• Цитируемый отрывок
★ ★ ★ ★ ★ ★ ★
Газета Завтра Газета - Газета Завтра 509 (34 2003)
Впрочем, скажу честно, и поражения первых лет войны тоже связаны с крестьянством. Опять оставлю в стороне генералов и всех остальных, необходимых, нужных, но, увы, не ставших определяющей силой в сражениях. Крестьянство русское, направлявшее ход войны то в одну, то в другую сторону, не смогло мгновенно из мирного, землепашеского народа превратиться в профессионалов войны.
Как могли мгновенно победить воевавшую далеко не первый год лучшую в Европе немецкую армию мирные мужики, не приспособленные к убийству себе подобных? Может быть, и разгадка трудностей войны первых лет в том неспешном тревожном крестьянском разговоре, который вели Касьян и его односельчане, узнав о начале войны?
"Выпив под доброе слово, заговорили про всякое-разное, житейское, опять же про хлеб и сено, но Касьян, молчавший доселе, подал голос поперек общего разговору, спросил о том, что неотступно терзало его своей неизбежностью:
— А скажи, Селиван Степаныч... Всё хочу спросить… Там ведь тово… убивать придется…
Дедушко Селиван перестал тискать деснами огуречное колечко, изумлённо воскликнул:
— Вот те на! Под шелом идёт. Этова доси не знает. Да нешто там в бабки играются?…
— Ужли не страшно?…
— Послушать, — Афоня-кузнец кашлянул в чёрную пятерню, — дак вам такую б войну, чтоб и курицу не ушибить.
— А тебе-то самому какову надобно? — удивлённо обернулся Никола. — По мне не умирать — убивать страшно. Али сам не такой?.."
Вот и умирали во множестве русские мужики, пока не научились убивать, пока не переделали свой мирный характер пахаря в боевой характер воина. "Убить немца" — призывы Ильи Эренбурга и Константина Симонова не сразу, не вмиг вошли в сознание корневого русского крестьянства. Много пришлось самим пережить, чтобы Касьян и ему подобные почувствовали свою миссию шлемоносцев. Кстати, редко кто писал о важнейшей роли дедушки Селивана в этой былинной повести. Он и по воле автора, и по исторической логике событий оказался гораздо важнее приезжавших из города в Усвяты агитаторов, пропагандистов, важнее местных и пришлых партийных и советских властей. Умел же великий мастер слова Евгений Носов обходить всякую цензуру для исполнения своего замысла.
★ ★ ★ ★ ★ ★ ★
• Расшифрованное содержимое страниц
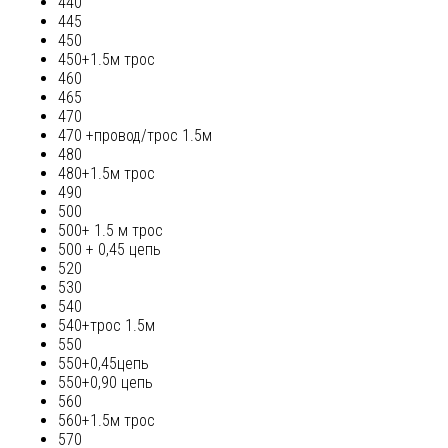
440
445
450
450+1.5м трос
460
465
470
470 +провод/трос 1.5м
480
480+1.5м трос
490
500
500+ 1.5 м трос
500 + 0,45 цепь
520
530
540
540+трос 1.5м
550
550+0,45цепь
550+0,90 цепь
560
560+1.5м трос
570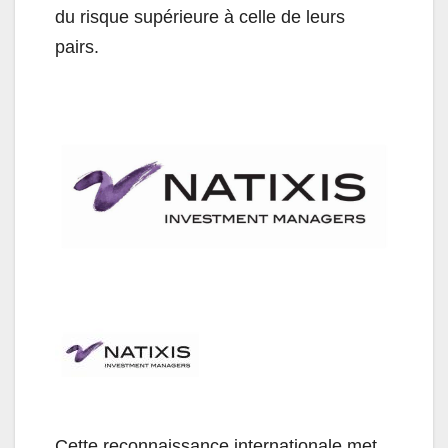
du risque supérieure à celle de leurs
pairs.
Cette reconnaissance internationale met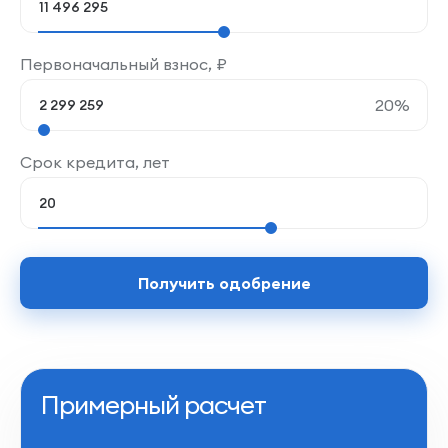
Первоначальный взнос,
₽
20
%
Срок кредита, лет
Получить одобрение
Примерный расчет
★ ★ ★ ★ ★ ★ ★
• Рабочее задание 1
По отрывку о крестьянстве на войне объясните в одном–трёх предложениях, почему автор связывает с крестьянством поражения первых лет войны.
• Рабочее задание 2
Продолжите отрывок о крестьянстве на войне, начав сразу после его последнего предложения.

• Ответ к упражнению 1
По мнению автора, русское крестьянство не смогло мгновенно превратиться из мирного, землепашеского народа в профессионалов войны. Мирные мужики, не приспособленные к убийству себе подобных, не могли сразу победить немецкую армию, которая воевала далеко не первый год и была лучшей в Европе.

• Ответ к упражнению 2
Дедушко Селиван, Георгиевский кавалер, герой и японской и Первой мировой войн — живой образ несломленной старой России, умудрившийся пройти сквозь все гражданские войны, репрессии и раскулачивания. Но оставшийся всё таким же русским коренником. Сила его образа в повести еще и в том, что он не картинен, не лубочен, не символизирует некую желанную схему представлений о былом, а так же, как все лучшие образы и характеры Евгения Носова, почти не выдуман, почти не написан, просто пришел из натуральной народной жизни, как часть народного бытия.
Значит, так на селе и было?! Уцелели, хоть и в малом числе, праведники былинной Святой Руси. И то, что именно он, а не какое-нибудь начальство партийное или карательное, объясняет Касьяну его предначертание — это уже и бытовая сценка, и часть народной жизни, и прямой символ обозначения всей идущей войны, войны мужицких шлемоносцев Касьянов за освобождение своей Родины.
"Оно ить глядеть на нашего брата — вроде и никуда больше негожи, окромя как землю пластать. А пошли — дак, оказывается, иньше чего пластать горазды… А уж кто середь нас природный воитель, дак это Касьянка. Не глядите, что помалкивает, попусту не кобенится… нареченье твоё такое, браток. Указание к воинскому делу.
— Какое такое указание? — и вовсе смешался Касьян….
— Сичас, сичас, голубь, про то почитаем. Про твоё назначение….
В полной тишине дедушко Селиван с усилием разломил надвое книгу, опахнувшую лица сидевших слежалым погребным веретком старины, и, отвалив несколько ветхо-кофейных страниц, нацелил палец в середину листа….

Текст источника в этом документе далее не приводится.